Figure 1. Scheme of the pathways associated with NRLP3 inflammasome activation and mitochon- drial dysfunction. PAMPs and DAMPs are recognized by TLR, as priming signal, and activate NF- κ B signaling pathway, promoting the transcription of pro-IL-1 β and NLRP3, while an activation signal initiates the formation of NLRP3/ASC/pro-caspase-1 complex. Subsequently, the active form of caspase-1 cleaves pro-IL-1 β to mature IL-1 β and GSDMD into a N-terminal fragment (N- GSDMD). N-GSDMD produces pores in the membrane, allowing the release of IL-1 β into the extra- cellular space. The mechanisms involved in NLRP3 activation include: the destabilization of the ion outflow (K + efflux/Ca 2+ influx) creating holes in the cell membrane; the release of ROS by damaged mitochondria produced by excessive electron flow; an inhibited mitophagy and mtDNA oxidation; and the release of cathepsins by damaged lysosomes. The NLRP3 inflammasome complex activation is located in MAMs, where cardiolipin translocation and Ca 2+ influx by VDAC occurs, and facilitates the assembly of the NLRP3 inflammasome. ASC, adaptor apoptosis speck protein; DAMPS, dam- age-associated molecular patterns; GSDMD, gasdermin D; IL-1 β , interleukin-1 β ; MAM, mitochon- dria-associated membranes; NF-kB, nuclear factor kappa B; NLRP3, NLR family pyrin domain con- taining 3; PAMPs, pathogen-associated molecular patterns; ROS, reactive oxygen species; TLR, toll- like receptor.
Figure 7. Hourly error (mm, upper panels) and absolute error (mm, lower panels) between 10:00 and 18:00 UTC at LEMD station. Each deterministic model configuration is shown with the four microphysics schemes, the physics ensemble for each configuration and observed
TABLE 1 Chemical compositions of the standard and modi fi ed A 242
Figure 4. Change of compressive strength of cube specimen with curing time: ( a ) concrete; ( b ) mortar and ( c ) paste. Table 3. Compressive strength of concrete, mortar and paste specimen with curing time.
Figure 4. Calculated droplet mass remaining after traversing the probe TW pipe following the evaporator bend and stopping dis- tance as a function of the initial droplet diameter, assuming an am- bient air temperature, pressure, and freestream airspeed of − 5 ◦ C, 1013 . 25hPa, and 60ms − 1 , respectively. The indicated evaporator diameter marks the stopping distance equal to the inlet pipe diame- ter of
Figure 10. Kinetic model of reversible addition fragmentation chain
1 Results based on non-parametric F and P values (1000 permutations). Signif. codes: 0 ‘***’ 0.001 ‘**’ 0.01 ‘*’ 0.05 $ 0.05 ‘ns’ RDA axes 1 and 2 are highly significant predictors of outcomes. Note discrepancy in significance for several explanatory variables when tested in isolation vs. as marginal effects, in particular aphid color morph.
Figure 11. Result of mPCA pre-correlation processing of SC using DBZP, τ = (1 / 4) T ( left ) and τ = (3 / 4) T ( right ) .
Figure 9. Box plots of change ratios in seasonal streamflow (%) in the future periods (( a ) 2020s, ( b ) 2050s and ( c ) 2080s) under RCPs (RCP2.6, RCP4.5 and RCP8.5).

- - - - -

» **Your task**: Set down the listing above exactly, line for line.

» **Output for this exercise**:
Figure 1. Scheme of the pathways associated with NRLP3 inflammasome activation and mitochon- drial dysfunction. PAMPs and DAMPs are recognized by TLR, as priming signal, and activate NF- κ B signaling pathway, promoting the transcription of pro-IL-1 β and NLRP3, while an activation signal initiates the formation of NLRP3/ASC/pro-caspase-1 complex. Subsequently, the active form of caspase-1 cleaves pro-IL-1 β to mature IL-1 β and GSDMD into a N-terminal fragment (N- GSDMD). N-GSDMD produces pores in the membrane, allowing the release of IL-1 β into the extra- cellular space. The mechanisms involved in NLRP3 activation include: the destabilization of the ion outflow (K + efflux/Ca 2+ influx) creating holes in the cell membrane; the release of ROS by damaged mitochondria produced by excessive electron flow; an inhibited mitophagy and mtDNA oxidation; and the release of cathepsins by damaged lysosomes. The NLRP3 inflammasome complex activation is located in MAMs, where cardiolipin translocation and Ca 2+ influx by VDAC occurs, and facilitates the assembly of the NLRP3 inflammasome. ASC, adaptor apoptosis speck protein; DAMPS, dam- age-associated molecular patterns; GSDMD, gasdermin D; IL-1 β , interleukin-1 β ; MAM, mitochon- dria-associated membranes; NF-kB, nuclear factor kappa B; NLRP3, NLR family pyrin domain con- taining 3; PAMPs, pathogen-associated molecular patterns; ROS, reactive oxygen species; TLR, toll- like receptor.
Figure 7. Hourly error (mm, upper panels) and absolute error (mm, lower panels) between 10:00 and 18:00 UTC at LEMD station. Each deterministic model configuration is shown with the four microphysics schemes, the physics ensemble for each configuration and observed
TABLE 1 Chemical compositions of the standard and modi fi ed A 242
Figure 4. Change of compressive strength of cube specimen with curing time: ( a ) concrete; ( b ) mortar and ( c ) paste. Table 3. Compressive strength of concrete, mortar and paste specimen with curing time.
Figure 4. Calculated droplet mass remaining after traversing the probe TW pipe following the evaporator bend and stopping dis- tance as a function of the initial droplet diameter, assuming an am- bient air temperature, pressure, and freestream airspeed of − 5 ◦ C, 1013 . 25hPa, and 60ms − 1 , respectively. The indicated evaporator diameter marks the stopping distance equal to the inlet pipe diame- ter of
Figure 10. Kinetic model of reversible addition fragmentation chain
1 Results based on non-parametric F and P values (1000 permutations). Signif. codes: 0 ‘***’ 0.001 ‘**’ 0.01 ‘*’ 0.05 $ 0.05 ‘ns’ RDA axes 1 and 2 are highly significant predictors of outcomes. Note discrepancy in significance for several explanatory variables when tested in isolation vs. as marginal effects, in particular aphid color morph.
Figure 11. Result of mPCA pre-correlation processing of SC using DBZP, τ = (1 / 4) T ( left ) and τ = (3 / 4) T ( right ) .
Figure 9. Box plots of change ratios in seasonal streamflow (%) in the future periods (( a ) 2020s, ( b ) 2050s and ( c ) 2080s) under RCPs (RCP2.6, RCP4.5 and RCP8.5).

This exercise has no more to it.